● DATA PROVIDED:
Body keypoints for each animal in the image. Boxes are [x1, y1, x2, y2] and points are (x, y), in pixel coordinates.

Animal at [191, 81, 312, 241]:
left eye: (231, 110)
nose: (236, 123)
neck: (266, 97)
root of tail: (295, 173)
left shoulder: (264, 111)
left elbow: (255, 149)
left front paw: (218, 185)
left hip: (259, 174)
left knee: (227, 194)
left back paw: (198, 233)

---

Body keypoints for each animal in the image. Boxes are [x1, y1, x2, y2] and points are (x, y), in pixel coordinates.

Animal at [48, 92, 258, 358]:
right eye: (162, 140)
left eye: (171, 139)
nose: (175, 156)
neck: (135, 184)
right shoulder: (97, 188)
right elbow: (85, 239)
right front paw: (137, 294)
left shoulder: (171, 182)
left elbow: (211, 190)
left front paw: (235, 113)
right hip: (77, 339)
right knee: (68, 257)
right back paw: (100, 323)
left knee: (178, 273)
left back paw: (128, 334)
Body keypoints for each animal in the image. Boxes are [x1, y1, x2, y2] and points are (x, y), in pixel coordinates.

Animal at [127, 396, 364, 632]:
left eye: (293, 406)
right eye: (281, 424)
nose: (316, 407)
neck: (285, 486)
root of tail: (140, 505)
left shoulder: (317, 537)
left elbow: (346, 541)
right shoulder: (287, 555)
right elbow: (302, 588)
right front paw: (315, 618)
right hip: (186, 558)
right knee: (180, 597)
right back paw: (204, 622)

* * *

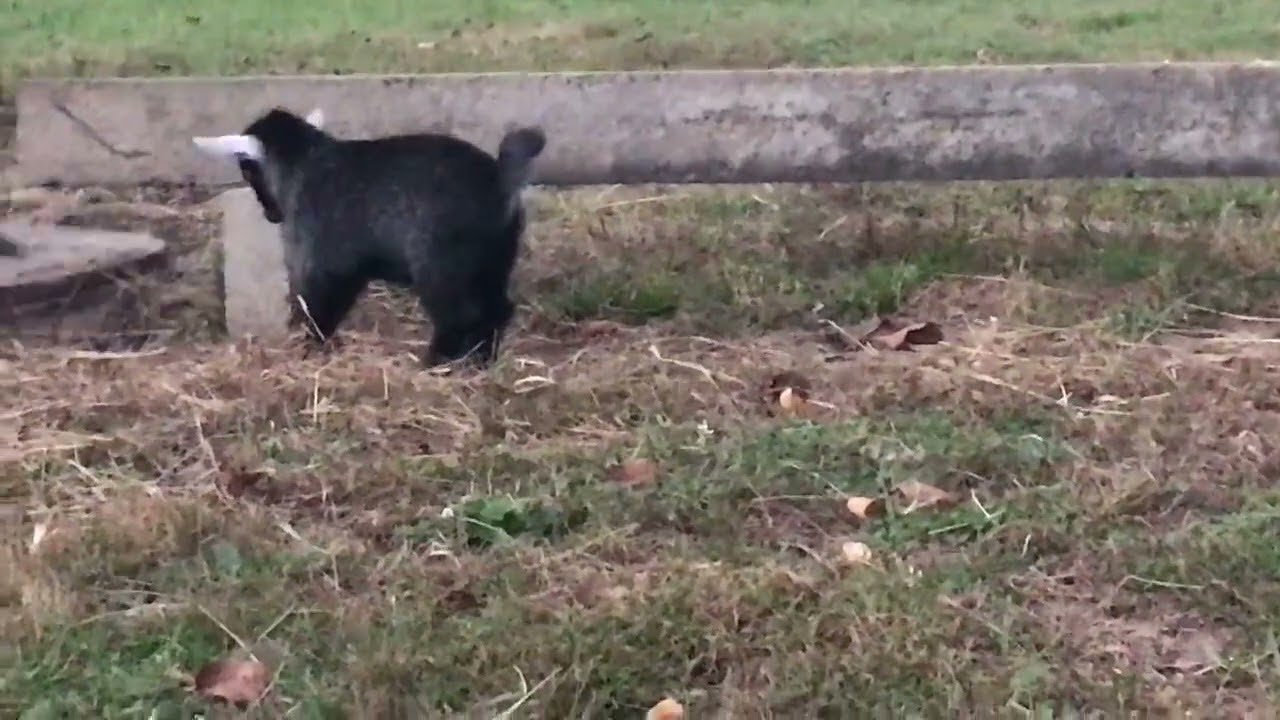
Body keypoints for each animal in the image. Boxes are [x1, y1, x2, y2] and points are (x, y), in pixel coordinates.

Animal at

● WHAT IS BEING ASKED: Write down, word for word, the lines above from the one containing "left elbow: (255, 149)" through the one containing "left back paw: (198, 233)", both ends included.

● TASK OUTPUT:
left elbow: (255, 149)
left front paw: (218, 185)
left hip: (259, 174)
left knee: (227, 194)
left back paw: (198, 233)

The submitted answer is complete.